The form and style of Soul and Substance might surprise some readers. Wright’s essays, excluding the first, are built out of short pieces of writing, separated from each other by gaps on the page and by large areas of white space – some pages contain as little as one or two sentences. Such a style is certainly rather different from the more traditional essays that readers might be accustomed to, and seems rather akin to poetry. Indeed, Wright’s writing style is definitely that of a poet rather than what we might think of as a traditional essayist. Furthermore, not only do Wright’s arguments refuse to conform to a standard pattern of logical argument building, they also frequently lead to more questions than answers. Wright does not claim to provide a definitive answer to the questions he poses, though he does offer possibilities to ponder.
Soul and Substance contains some very interesting and useful insights into topics that we may not have considered before, such as the status of death and what ‘the self’ is.

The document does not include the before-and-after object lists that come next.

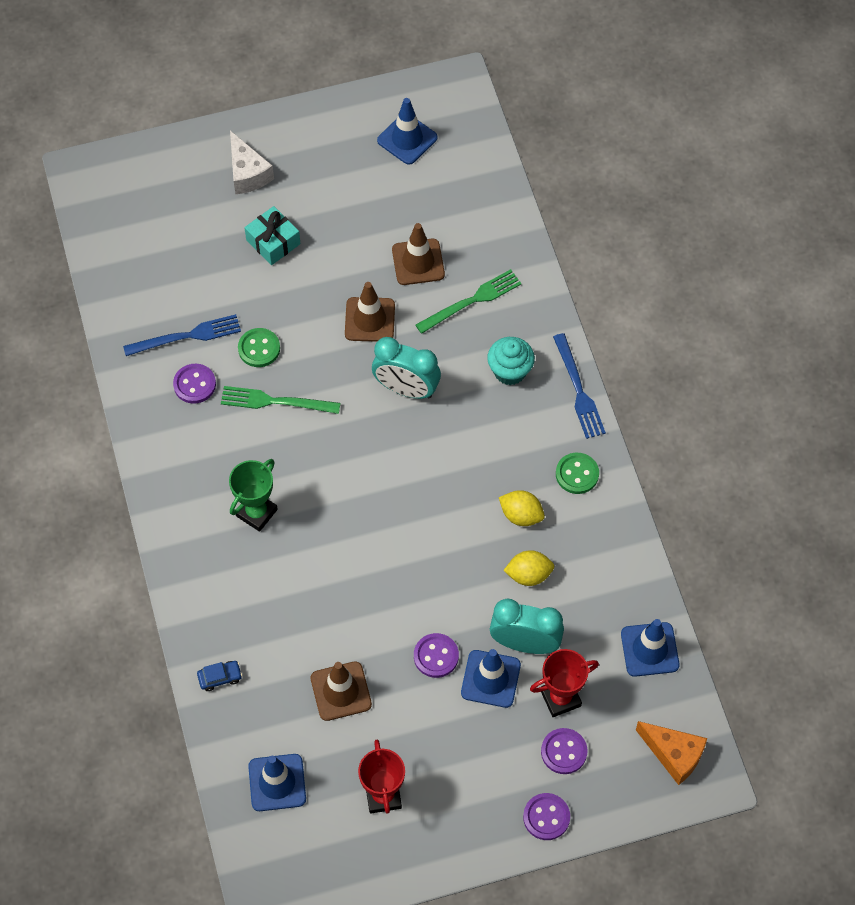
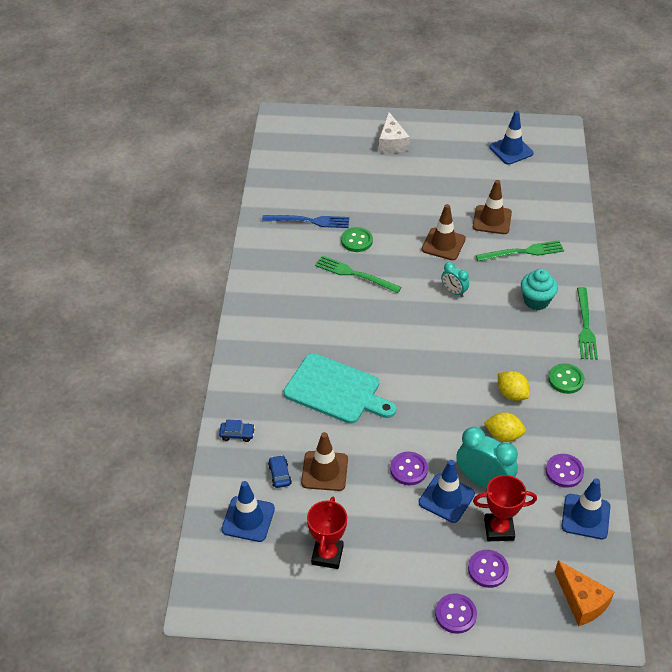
camera: 20 degrees right, 15 degrees down
purple button [173,364,216,404] -> purple button moved to [546,454,584,488]
green trophy [229,459,278,532] -> none
turquoise gift [244,206,301,265] -> none
turquoise clock [372,337,441,399] -> turquoise clock [441,262,469,297], size x0.55
blue fork [553,333,606,439] -> green fork [577,287,598,360]
none -> blue car [268,455,292,488]
none -> turquoise cutting board [284,353,396,424]

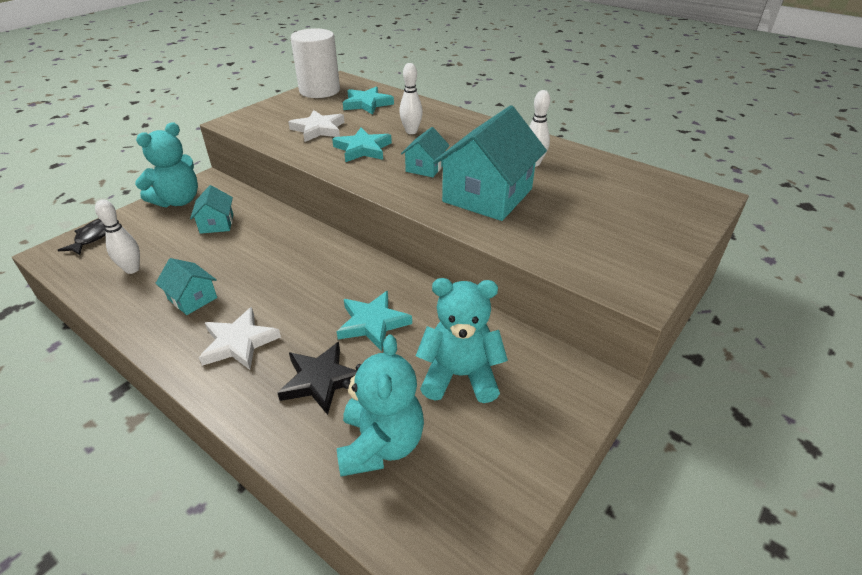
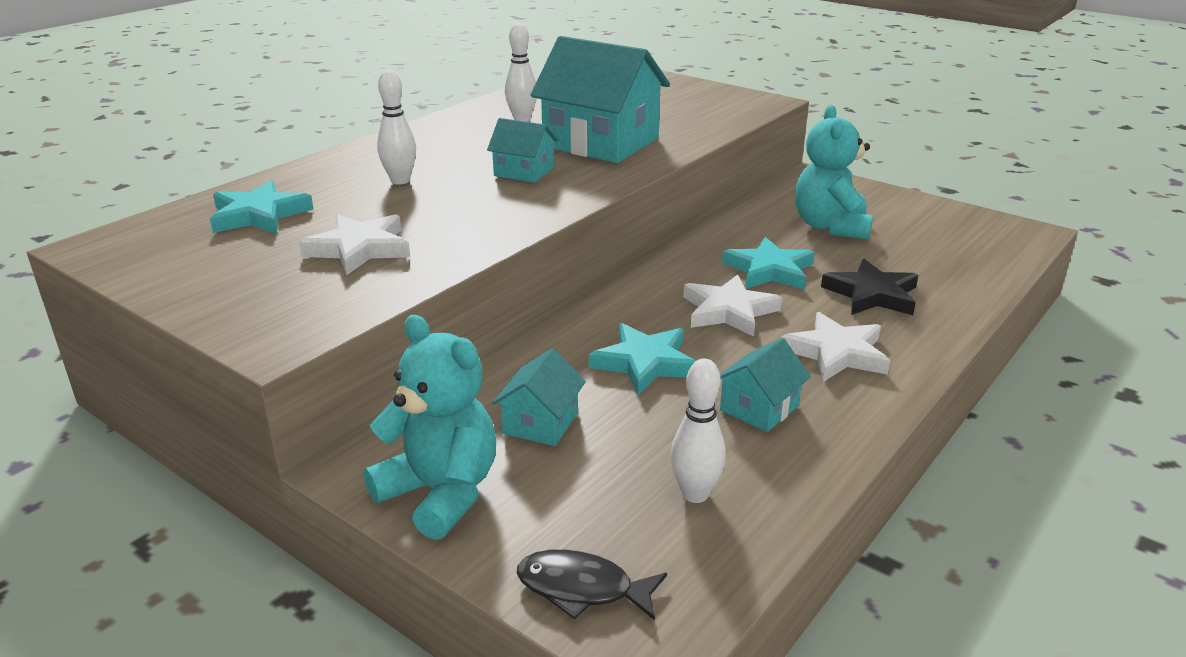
camera: 90 degrees left, 10 degrees down
turquoise house [190,185,233,234] -> turquoise house turned 60 degrees counterclockwise [492,348,586,446]
white cylinder [290,28,340,98] -> none
turquoise star [332,128,392,162] -> turquoise star moved to [589,323,695,395]
turquoise teddy bear [337,335,424,476] -> none
none -> white star [684,274,782,337]

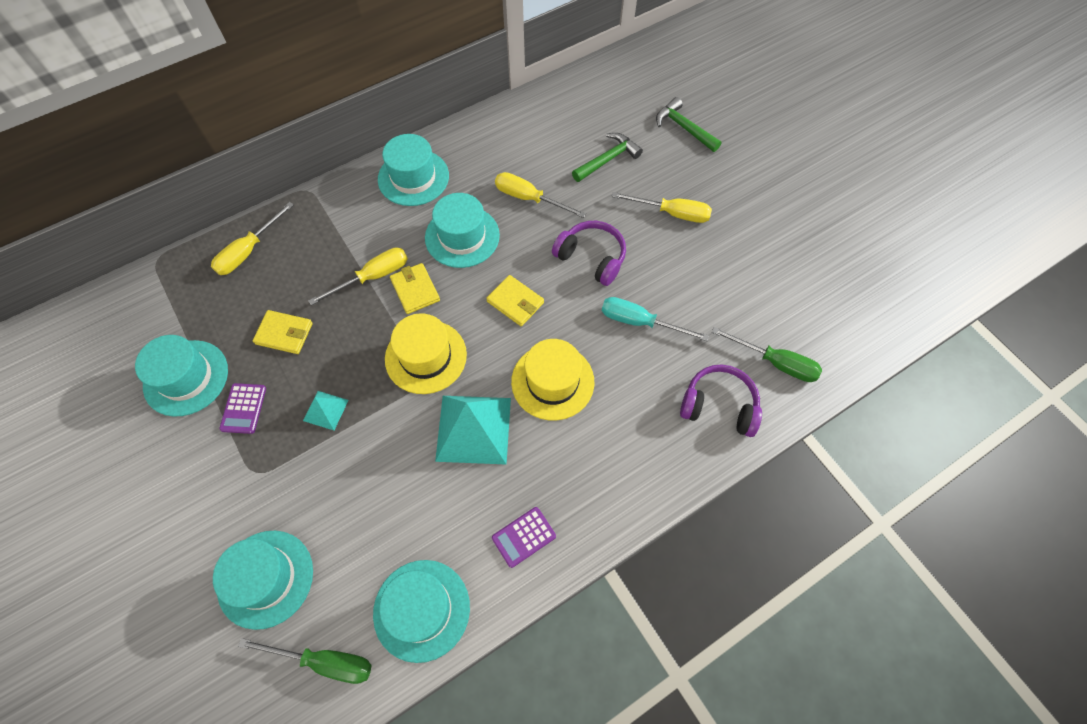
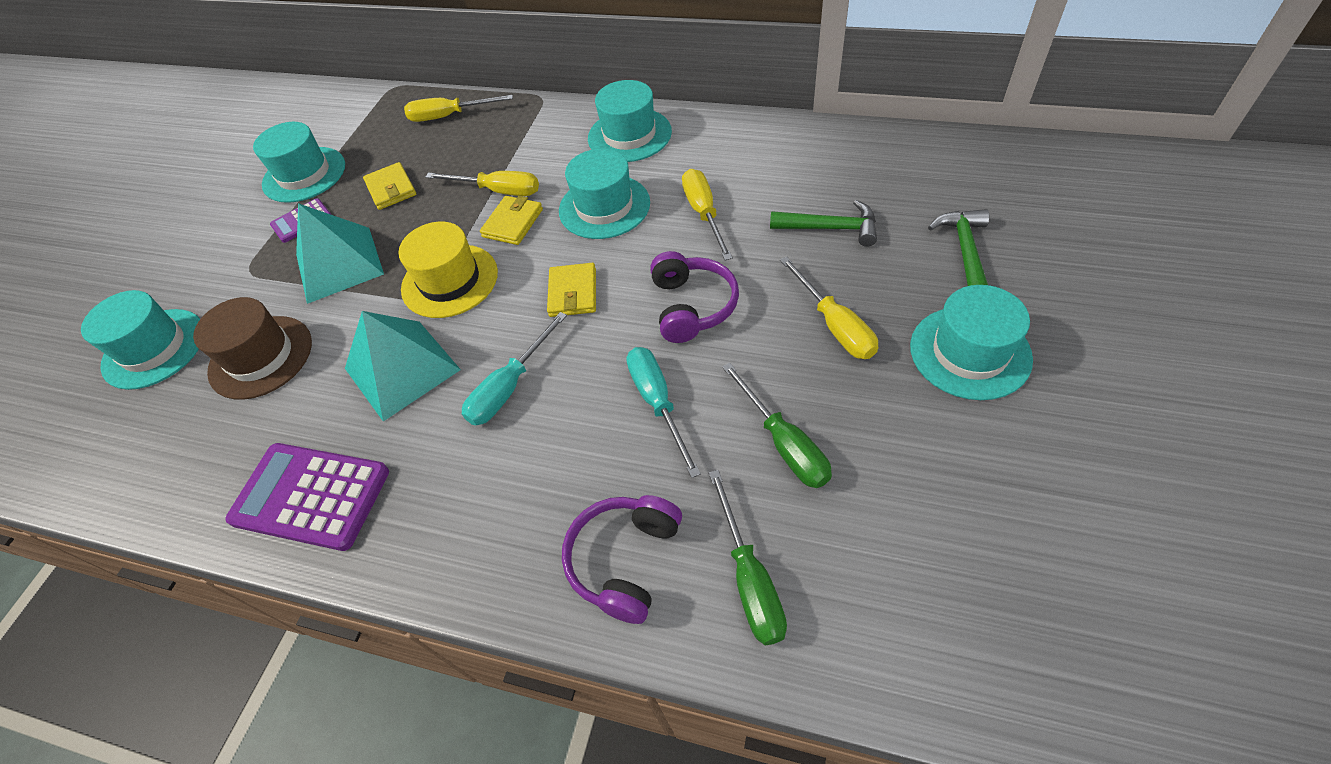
camera: 55 degrees right, 10 degrees down
green screwdriver [238,638,372,684] -> green screwdriver moved to [722,363,832,488]
turquoise pyramid [303,391,349,430] -> turquoise pyramid [296,203,384,304], size x2.03
turquoise hat [373,560,470,663] -> turquoise hat moved to [910,285,1033,400]
purple calculator [492,507,556,568] -> purple calculator [225,443,389,551], size x1.90
yellow hat [511,339,594,421] -> turquoise screwdriver [462,312,567,426]
purple headphones [680,364,762,437] -> purple headphones turned 135 degrees counterclockwise [562,495,682,624]
none -> brown hat [193,297,312,400]

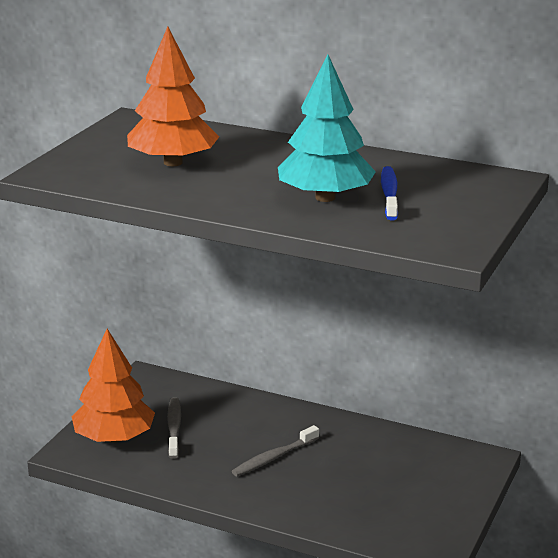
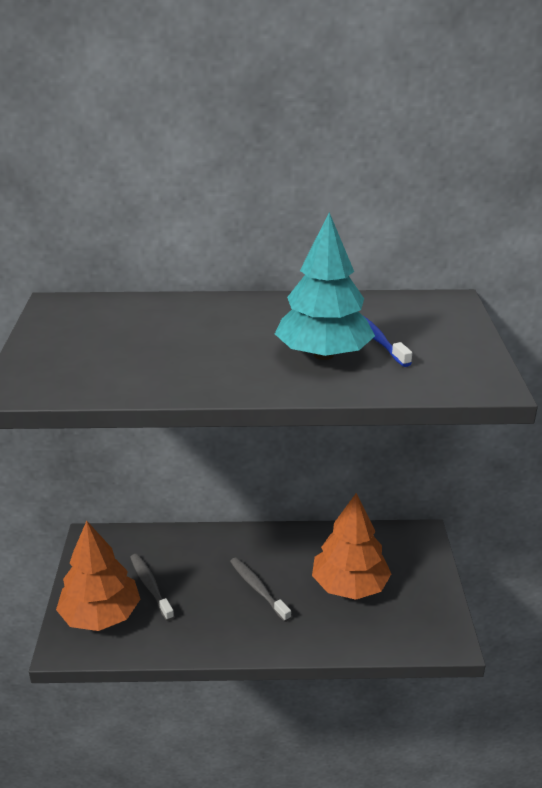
camera: 25 degrees left, 5 degrees up
orange tree [127,26,219,166] -> orange tree moved to [312,493,391,600]
grey toothbrush [232,425,319,476] -> grey toothbrush turned 120 degrees clockwise [230,557,291,622]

It is also clear that Wright is a learned and well-read man, drawing on diverse ideas to help explore and develop his own. However, in some cases the concepts Wright discusses are highly complex and are not always explained for clear comprehension. Additionally, Wright frequently uses vocabulary that is unfamiliar to the general reader. While it is certainly a good idea to challenge readers with new, complex vocabulary, I feel that I will have to reread the whole book very slowly, with frequent referrals to a dictionary, in order to understand completely everything that Wright is trying to say. Complex ideas and vocabulary can be used in a way that enables the everyday reader, with just a little bit of work, to understand what is being explained – and there are points when Wright achieves this. However, there are significant sections where I felt completely lost as to what Wright was arguing.
Additionally, Wright frequently includes quotations in languages other than English. This in itself is not a problem; what is a problem is that he often does not provide a translation. For a book that is written in English, and therefore designed for English speakers and readers who may not know another language, this is very frustrating. If there are artistic reasons for including untranslated quotations, then these should be stated clearly so that the reader at least knows what they’re letting themselves in for when they read the book.
All in all, Soul and Substance is a poetically-written essay collection with some interesting ideas and insights; however, you will need a good dictionary and a lot of time on your hands if you want to understand fully everything Wright is talking about.